- Required work: Every entry below needs to be repeated exactly as written.
═════ Supplied material ═════
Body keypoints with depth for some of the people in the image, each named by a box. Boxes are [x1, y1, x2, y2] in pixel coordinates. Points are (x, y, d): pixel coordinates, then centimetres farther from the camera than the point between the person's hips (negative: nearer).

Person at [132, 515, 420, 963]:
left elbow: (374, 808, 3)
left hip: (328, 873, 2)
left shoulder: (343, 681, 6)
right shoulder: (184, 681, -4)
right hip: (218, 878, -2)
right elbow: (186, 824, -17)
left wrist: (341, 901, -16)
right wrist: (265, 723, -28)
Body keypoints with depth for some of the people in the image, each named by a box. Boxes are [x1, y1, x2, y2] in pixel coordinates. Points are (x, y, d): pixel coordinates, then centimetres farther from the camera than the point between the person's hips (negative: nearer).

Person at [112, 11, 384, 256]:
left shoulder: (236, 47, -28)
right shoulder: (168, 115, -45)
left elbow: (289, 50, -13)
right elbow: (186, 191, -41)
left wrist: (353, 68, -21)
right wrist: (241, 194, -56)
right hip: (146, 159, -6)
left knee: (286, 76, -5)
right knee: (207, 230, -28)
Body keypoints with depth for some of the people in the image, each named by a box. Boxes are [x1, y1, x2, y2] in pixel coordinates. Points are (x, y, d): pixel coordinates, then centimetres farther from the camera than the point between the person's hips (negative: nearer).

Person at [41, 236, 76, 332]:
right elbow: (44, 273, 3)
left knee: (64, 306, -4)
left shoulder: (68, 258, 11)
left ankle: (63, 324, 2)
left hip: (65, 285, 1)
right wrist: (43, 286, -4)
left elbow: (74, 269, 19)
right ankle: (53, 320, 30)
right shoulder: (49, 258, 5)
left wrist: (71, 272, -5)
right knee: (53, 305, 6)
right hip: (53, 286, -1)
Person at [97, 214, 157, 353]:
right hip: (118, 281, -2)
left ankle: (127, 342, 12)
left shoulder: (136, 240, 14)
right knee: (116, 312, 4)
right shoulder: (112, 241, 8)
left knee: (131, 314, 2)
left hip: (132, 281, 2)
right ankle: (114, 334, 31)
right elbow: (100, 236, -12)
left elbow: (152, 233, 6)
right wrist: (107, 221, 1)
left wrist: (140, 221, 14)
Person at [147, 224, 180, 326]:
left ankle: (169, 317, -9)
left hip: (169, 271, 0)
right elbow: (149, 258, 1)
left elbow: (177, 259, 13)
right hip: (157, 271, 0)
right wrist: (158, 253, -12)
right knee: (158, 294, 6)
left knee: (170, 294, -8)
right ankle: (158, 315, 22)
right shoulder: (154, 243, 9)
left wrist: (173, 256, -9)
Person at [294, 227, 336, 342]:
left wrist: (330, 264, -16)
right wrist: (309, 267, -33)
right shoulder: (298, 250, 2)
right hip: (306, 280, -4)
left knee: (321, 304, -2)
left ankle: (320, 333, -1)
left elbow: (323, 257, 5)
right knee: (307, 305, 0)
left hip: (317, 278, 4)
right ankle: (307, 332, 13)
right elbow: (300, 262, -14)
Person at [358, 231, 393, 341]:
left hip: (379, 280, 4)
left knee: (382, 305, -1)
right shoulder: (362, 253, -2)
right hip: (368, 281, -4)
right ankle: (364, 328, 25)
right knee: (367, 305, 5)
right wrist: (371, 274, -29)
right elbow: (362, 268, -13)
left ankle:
═════
- Problem solution:
Body keypoints with depth for some of the people in the image, each named by a box. Boxes are [x1, y1, x2, y2] in pixel coordinates. Points are (x, y, d): pixel coordinates, then centimetres farther from the camera than the point between the person's hips (negative: nearer).

Person at [132, 515, 420, 963]:
left elbow: (374, 808, 3)
left hip: (328, 873, 2)
left shoulder: (343, 681, 6)
right shoulder: (184, 681, -4)
right hip: (218, 878, -2)
right elbow: (186, 824, -17)
left wrist: (341, 901, -16)
right wrist: (265, 723, -28)
Body keypoints with depth for some of the people in the image, each named by a box. Boxes are [x1, y1, x2, y2] in pixel coordinates. Points are (x, y, d): pixel coordinates, then centimetres farther from the camera than the point between the person's hips (negative: nearer).

Person at [112, 11, 384, 256]:
left shoulder: (236, 47, -28)
right shoulder: (168, 115, -45)
left elbow: (289, 50, -13)
right elbow: (186, 191, -41)
left wrist: (353, 68, -21)
right wrist: (241, 194, -56)
right hip: (146, 159, -6)
left knee: (286, 76, -5)
right knee: (207, 230, -28)
Body keypoints with depth for some of the people in the image, each named by a box. Boxes are [x1, y1, x2, y2] in pixel coordinates. Points are (x, y, d): pixel coordinates, then centimetres farther from the camera than the point between the person's hips (negative: nearer).

Person at [41, 236, 76, 332]:
right elbow: (44, 273, 3)
left knee: (64, 306, -4)
left shoulder: (68, 258, 11)
left ankle: (63, 324, 2)
left hip: (65, 285, 1)
right wrist: (43, 286, -4)
left elbow: (74, 269, 19)
right ankle: (53, 320, 30)
right shoulder: (49, 258, 5)
left wrist: (71, 272, -5)
right knee: (53, 305, 6)
right hip: (53, 286, -1)
Person at [97, 214, 157, 353]:
right hip: (118, 281, -2)
left ankle: (127, 342, 12)
left shoulder: (136, 240, 14)
right knee: (116, 312, 4)
right shoulder: (112, 241, 8)
left knee: (131, 314, 2)
left hip: (132, 281, 2)
right ankle: (114, 334, 31)
right elbow: (100, 236, -12)
left elbow: (152, 233, 6)
right wrist: (107, 221, 1)
left wrist: (140, 221, 14)
Person at [147, 224, 180, 326]:
left ankle: (169, 317, -9)
left hip: (169, 271, 0)
right elbow: (149, 258, 1)
left elbow: (177, 259, 13)
right hip: (157, 271, 0)
right wrist: (158, 253, -12)
right knee: (158, 294, 6)
left knee: (170, 294, -8)
right ankle: (158, 315, 22)
right shoulder: (154, 243, 9)
left wrist: (173, 256, -9)
Person at [294, 227, 336, 342]:
left wrist: (330, 264, -16)
right wrist: (309, 267, -33)
right shoulder: (298, 250, 2)
right hip: (306, 280, -4)
left knee: (321, 304, -2)
left ankle: (320, 333, -1)
left elbow: (323, 257, 5)
right knee: (307, 305, 0)
left hip: (317, 278, 4)
right ankle: (307, 332, 13)
right elbow: (300, 262, -14)
Person at [358, 231, 393, 341]:
left hip: (379, 280, 4)
left knee: (382, 305, -1)
right shoulder: (362, 253, -2)
right hip: (368, 281, -4)
right ankle: (364, 328, 25)
right knee: (367, 305, 5)
right wrist: (371, 274, -29)
right elbow: (362, 268, -13)
left ankle:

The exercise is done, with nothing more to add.